Pendanaan Alternatif: Kolaborasi dan Inovasi
Realokasi anggaran dari pos-pos yang kurang prioritas merupakan langkah awal yang tepat. Efisiensi di sektor birokrasi juga penting. Namun, ketergantungan pada APBN saja tidak cukup. Pemerintah perlu mengeksplorasi sumber pendanaan alternatif.
Kemitraan dengan sektor swasta melalui program Corporate Social Responsibility (CSR) menjadi opsi menarik. Perusahaan besar di sektor pangan dapat berkontribusi melalui hibah atau skema co-funding.

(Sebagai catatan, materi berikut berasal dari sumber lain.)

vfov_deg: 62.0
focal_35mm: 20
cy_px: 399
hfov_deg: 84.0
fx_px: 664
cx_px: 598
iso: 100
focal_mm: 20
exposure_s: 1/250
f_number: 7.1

Pemanfaatan Dana Desa dan anggaran daerah juga perlu dioptimalkan, terutama di daerah dengan kerawanan pangan tinggi.
Dari sisi penerimaan negara, peningkatan efisiensi pajak, khususnya dari sektor informal dan ekonomi digital, dapat menambah sumber pendanaan. Mekanisme earmarking, di mana sebagian penerimaan pajak tertentu dialokasikan untuk MBG, juga patut dipertimbangkan.
Inovasi keuangan seperti pembiayaan berbasis hasil (result-based financing) dapat menarik investor sosial dan lembaga internasional. Pendanaan akan diberikan berdasarkan capaian indikator tertentu, seperti penurunan angka stunting. Hal ini menjamin efektivitas program.

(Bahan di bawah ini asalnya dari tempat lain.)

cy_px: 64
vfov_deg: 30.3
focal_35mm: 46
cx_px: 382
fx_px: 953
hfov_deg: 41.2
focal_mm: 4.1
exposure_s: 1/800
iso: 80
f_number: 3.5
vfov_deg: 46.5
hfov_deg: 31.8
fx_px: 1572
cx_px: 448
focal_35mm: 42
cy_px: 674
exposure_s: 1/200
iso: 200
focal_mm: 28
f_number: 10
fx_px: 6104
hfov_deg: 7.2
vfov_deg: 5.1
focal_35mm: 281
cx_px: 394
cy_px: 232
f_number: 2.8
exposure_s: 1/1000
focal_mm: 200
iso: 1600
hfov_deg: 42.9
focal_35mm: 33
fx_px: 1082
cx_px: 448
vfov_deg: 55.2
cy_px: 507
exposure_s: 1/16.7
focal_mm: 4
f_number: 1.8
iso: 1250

Pemberdayaan Ekonomi Lokal
Program MBG dirancang untuk memberikan dampak ganda, termasuk pada perekonomian. Dengan melibatkan petani lokal, koperasi, dan UMKM, program ini dapat menstimulus sektor pertanian dan industri makanan. Pengadaan bahan pangan harus mengutamakan produksi dalam negeri untuk mendorong kemandirian pangan.

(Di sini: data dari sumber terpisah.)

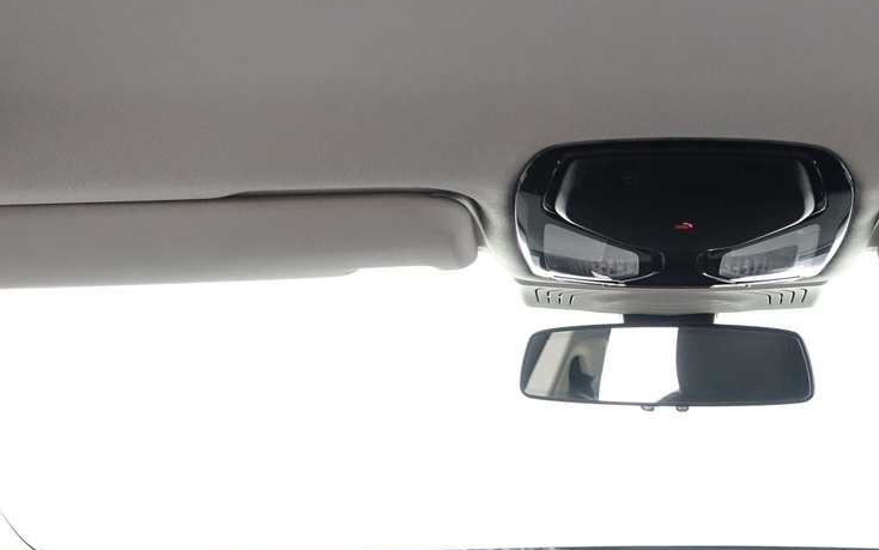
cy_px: 616
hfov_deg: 36.6
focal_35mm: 54
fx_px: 1294
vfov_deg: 22.5
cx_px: 662
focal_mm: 8.8
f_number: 2.5
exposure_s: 1/30
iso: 1000
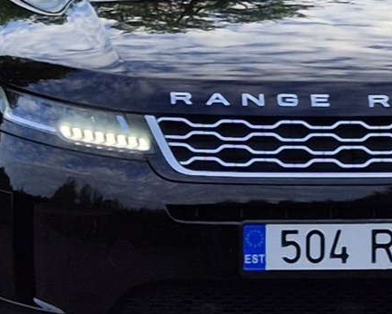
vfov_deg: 21.3
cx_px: 345
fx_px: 836
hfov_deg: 25.7
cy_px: 177
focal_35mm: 72
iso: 25
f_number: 1.8
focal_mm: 5.4
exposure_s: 1/1429
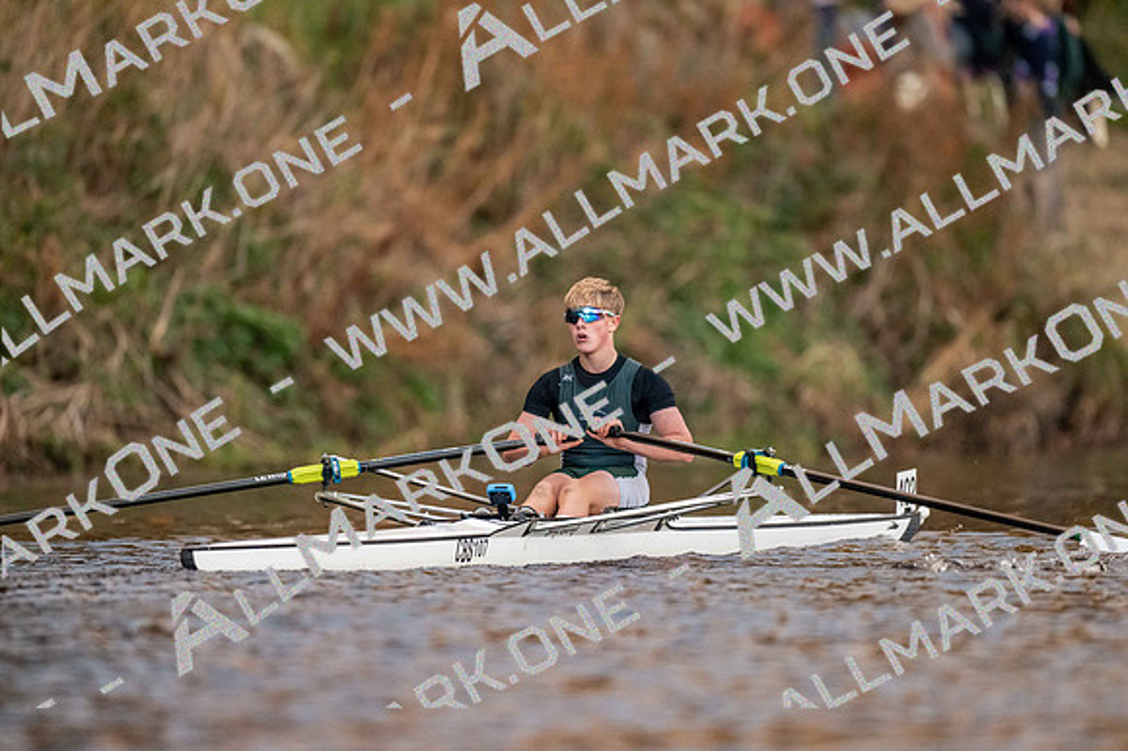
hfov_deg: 3.4
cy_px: 376
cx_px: 564
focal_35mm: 600
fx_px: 18793
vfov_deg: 2.3
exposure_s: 1/2000
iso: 5600
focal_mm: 600
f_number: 4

Pemerintah perlu mengantisipasi dampak jangka panjang ekspansi belanja sosial. Reformasi struktural dalam sistem penerimaan negara sangat krusial untuk keberlanjutan MBG. Perlu strategi jangka panjang untuk memperkuat basis pajak dan mengurangi kebocoran penerimaan.
Transparansi dan pengawasan ketat terhadap distribusi makanan, serta pemanfaatan teknologi digital, akan meningkatkan akuntabilitas dan efisiensi program. Implementasi yang efektif dan berkelanjutan tanpa mengorbankan stabilitas keuangan negara adalah kunci keberhasilan MBG.
Kesimpulannya, keberhasilan MBG bergantung pada keseimbangan antara target sosial dan disiplin fiskal. Dengan mengoptimalkan pendanaan melalui realokasi anggaran, kemitraan swasta, pemanfaatan dana daerah, inovasi pembiayaan, dan peningkatan penerimaan negara, MBG dapat menjadi investasi jangka panjang untuk generasi yang lebih sehat dan produktif, sekaligus menjadi model keberhasilan bagi negara lain.